= Beginning of Section =

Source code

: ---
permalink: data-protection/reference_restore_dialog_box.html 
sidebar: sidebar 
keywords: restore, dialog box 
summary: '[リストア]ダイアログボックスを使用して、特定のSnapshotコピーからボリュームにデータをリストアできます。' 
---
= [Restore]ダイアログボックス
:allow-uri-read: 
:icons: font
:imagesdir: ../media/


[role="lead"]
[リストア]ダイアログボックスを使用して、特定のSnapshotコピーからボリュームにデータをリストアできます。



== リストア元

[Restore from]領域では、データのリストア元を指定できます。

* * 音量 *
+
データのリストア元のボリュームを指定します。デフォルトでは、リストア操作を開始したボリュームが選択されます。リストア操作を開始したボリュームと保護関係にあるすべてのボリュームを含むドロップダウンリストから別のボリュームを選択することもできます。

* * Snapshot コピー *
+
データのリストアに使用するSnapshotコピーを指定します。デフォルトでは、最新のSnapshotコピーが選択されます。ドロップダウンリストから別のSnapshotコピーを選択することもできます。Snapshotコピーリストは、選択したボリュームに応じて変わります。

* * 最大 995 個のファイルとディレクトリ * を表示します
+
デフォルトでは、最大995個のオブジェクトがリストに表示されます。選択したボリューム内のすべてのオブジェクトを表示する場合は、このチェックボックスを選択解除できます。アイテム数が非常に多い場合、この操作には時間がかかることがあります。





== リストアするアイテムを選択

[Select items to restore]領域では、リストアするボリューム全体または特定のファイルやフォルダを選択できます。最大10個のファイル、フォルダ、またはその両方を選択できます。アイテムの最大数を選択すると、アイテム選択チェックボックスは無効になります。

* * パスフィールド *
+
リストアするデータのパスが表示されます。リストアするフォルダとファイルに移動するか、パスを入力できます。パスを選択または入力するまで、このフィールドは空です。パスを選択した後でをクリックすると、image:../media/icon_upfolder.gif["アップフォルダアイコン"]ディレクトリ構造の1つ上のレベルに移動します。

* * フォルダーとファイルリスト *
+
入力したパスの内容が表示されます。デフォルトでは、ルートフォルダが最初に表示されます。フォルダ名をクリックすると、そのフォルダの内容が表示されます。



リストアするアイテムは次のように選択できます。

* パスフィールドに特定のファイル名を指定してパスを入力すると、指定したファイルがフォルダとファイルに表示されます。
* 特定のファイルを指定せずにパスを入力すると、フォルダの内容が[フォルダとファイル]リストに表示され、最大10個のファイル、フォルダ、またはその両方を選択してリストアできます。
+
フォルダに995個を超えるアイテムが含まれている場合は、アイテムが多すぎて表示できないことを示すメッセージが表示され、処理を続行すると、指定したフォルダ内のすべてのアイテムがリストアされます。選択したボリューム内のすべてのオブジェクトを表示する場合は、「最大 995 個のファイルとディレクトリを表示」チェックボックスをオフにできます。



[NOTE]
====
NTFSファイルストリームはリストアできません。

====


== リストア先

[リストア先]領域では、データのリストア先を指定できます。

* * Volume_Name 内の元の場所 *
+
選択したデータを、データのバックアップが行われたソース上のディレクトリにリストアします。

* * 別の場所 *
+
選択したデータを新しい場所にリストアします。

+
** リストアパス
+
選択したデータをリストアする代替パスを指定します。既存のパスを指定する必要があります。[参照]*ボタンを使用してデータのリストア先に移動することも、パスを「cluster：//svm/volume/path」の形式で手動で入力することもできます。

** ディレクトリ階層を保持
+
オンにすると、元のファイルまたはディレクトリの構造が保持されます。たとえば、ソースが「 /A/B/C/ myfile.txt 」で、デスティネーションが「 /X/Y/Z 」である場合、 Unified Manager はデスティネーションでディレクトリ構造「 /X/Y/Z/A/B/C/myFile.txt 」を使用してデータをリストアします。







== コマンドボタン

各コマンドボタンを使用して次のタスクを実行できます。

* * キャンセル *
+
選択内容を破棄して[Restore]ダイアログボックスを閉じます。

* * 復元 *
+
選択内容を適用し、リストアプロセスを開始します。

= End of Section =
= Beginning of Section =

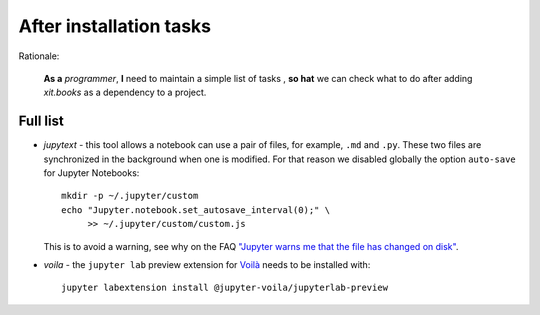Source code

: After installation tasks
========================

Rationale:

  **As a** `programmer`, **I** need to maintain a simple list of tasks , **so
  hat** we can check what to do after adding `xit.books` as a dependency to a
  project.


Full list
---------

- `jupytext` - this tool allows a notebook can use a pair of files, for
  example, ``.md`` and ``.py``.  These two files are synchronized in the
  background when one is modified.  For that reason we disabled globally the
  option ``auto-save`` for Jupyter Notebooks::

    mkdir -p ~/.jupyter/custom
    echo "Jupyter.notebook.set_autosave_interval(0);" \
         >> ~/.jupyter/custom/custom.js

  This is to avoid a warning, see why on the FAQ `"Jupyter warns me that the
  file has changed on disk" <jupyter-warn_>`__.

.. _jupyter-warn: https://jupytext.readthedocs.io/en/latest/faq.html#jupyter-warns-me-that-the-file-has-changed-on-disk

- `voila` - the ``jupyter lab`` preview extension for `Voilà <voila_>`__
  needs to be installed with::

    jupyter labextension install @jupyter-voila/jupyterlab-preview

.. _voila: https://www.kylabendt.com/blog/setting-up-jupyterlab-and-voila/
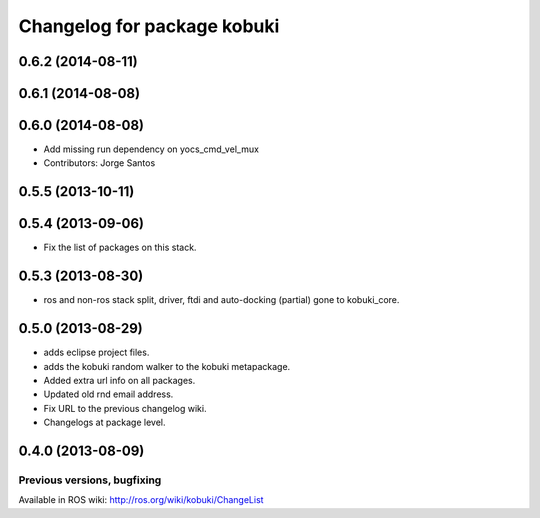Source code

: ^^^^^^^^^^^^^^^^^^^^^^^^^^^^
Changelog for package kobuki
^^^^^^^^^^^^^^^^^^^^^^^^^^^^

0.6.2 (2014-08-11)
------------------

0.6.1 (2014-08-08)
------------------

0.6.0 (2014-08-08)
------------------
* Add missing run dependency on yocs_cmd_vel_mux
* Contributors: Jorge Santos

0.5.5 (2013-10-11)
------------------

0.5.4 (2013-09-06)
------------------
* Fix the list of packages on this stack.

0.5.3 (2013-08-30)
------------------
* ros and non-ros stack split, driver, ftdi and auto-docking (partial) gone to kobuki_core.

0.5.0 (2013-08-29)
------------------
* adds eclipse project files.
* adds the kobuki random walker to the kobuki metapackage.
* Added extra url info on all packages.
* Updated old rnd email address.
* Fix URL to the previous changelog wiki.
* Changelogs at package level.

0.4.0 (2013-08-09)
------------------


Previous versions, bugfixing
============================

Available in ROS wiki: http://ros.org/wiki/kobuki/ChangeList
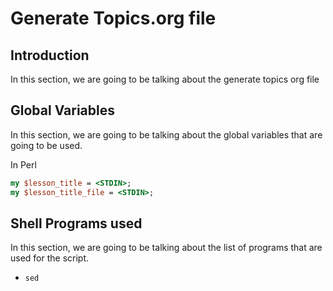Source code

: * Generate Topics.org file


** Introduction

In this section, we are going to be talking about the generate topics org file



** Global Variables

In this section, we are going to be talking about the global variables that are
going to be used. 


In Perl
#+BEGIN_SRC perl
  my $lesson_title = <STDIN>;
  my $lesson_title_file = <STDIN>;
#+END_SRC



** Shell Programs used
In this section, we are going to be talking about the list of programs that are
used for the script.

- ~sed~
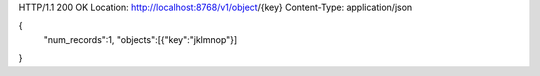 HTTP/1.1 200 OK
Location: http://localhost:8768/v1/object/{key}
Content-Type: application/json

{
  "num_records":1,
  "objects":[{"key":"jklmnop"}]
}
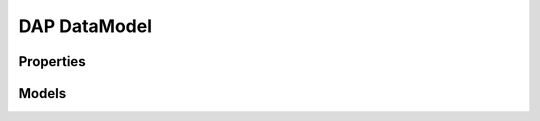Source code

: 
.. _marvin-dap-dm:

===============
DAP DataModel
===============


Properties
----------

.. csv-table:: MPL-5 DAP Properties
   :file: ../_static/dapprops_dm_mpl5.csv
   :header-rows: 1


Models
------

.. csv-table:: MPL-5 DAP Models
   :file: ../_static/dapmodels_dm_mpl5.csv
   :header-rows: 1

= End of Section =

EXERCISE DETAILS
Across the records, count each line that holds the string "custom". Respond with the number only.

TASK SOLUTION
2